Tokyo poll eyed for clue to fate of PM, ruling bloc
By Isabel Reynolds
TOKYO (Reuters) - Japanese Prime Minister Taro Aso and his opposition rival pitched their policies on Friday at the start of a local election likely to affect whether the unpopular premier can keep his job ahead of a tough national election.
The Tokyo Metropolitan Assembly vote on July 12 is being seen as a bellwether for the national election, due by October, that Aso's ruling bloc is in danger of losing.
Polls show Aso's business-friendly Liberal Democratic Party (LDP) is likely to lose power to the opposition Democratic Party [ID:nT44020], which has pledged to cut wasteful spending, focus on the needs of ordinary people and forge a diplomatic stance less reliant on close security ally the United States.

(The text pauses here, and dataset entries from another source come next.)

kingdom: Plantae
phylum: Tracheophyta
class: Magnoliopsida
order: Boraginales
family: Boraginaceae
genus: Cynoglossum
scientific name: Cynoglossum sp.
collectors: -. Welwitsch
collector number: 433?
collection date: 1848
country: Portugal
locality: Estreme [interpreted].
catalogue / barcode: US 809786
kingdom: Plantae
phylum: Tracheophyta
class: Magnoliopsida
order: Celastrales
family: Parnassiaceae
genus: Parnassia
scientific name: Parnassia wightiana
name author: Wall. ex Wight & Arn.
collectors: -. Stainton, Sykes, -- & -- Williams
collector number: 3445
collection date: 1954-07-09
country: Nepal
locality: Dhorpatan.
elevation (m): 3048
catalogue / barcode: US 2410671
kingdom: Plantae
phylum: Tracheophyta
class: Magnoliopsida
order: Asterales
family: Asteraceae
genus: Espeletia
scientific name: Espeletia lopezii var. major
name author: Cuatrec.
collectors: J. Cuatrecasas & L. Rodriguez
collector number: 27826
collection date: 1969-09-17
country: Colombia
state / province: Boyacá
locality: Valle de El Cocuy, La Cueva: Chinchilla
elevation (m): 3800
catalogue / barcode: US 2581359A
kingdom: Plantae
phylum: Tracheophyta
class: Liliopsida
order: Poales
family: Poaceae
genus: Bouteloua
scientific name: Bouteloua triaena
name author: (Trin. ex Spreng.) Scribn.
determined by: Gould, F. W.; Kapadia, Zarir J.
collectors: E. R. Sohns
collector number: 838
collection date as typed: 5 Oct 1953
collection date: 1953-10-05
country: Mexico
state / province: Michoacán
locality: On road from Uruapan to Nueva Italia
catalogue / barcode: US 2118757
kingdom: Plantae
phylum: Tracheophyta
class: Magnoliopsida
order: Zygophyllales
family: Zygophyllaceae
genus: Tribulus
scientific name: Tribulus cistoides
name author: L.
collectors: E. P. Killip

"We should build the kind of politics that values people over concrete," Democratic Party leader Yukio Hatoyama told a crowd in Tokyo, in a dig at the LDP's decades of what critics say was wasteful spending on unnecessary public works projects.
His speech sparked scattered applause from the crowd gathered on a busy street corner in Tokyo's Tsukiji district, some wearing the rubber boots of workers in the massive nearby fish market.
One bystander said the LDP's lengthy reign had produced corruption that could be cleaned up by a change in government.
"It has created this kind of bad politics," said Chizuru Imai, a Tsukiji fish trader for 40 years. "It's all about connections. It's money politics. The Democrats say they will change all that."